Sunday, October 10, 2010

Welcome

Do you remember those days of being young, perhaps during the summer when you'd race in from the outside and grab a quick snack before going back out to join your friends? I don't. When I was young I became as consumed by food lust as those pieces of candy became consumed by me. After turning eight I would say that I became, in popular terms, a vampire. Only instead of becoming consumed by an insatiable thirst for blood my cravings desperately sided with food. Chocolate and bread became my drugs in a way that no life sustaining substance should ever become. My tale isn't one with a beginning or even an end really. Rather it is the middle with which my whole life shall be based upon. There are those times in life when clarity can and will set it. Like getting on the scale in the morning and seeing the dial spin to three hundred and fifteen pounds and in that moment of fear I dedicate myself to a routine to change how I am. There are those popular tv shows out there that show you how to transform you body and your life. However, we who use food as a drug understand that it isn't really about the food, but rather the underlying problems that cause us to eat that should be the focus.

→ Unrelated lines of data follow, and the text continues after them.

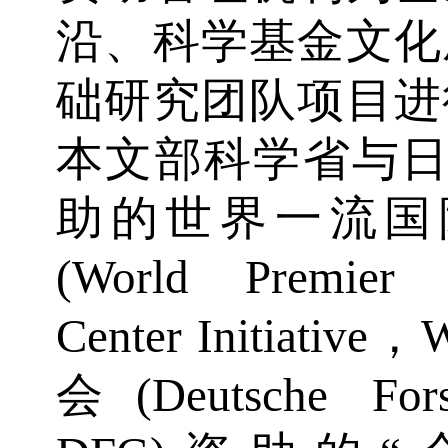
沿、科学基金文化
础研究团队项目进
本文部科学省与日本
助的世界一流国
(World Premier I
Center Initia
会(Deutsche Fors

People look at us and say that we're fat and lazy. Why don't we just get off the couch and go for a walk? We made ourselves fat after all so why don't we make ourselves thin? Many may read this blog and say that I'm just complaining about my life. I'm going to ignore them.
I want to create this blog for people to go with me on my journey ad I try to deal with the problems that feed my addiction, and perhaps someone will see themselves mirrored in my words and maybe others will open their hearts to those in pain instead of crushing them by their inability to behave in a humane manner.
Thanks and welcome to the Blog of a Fat Woman.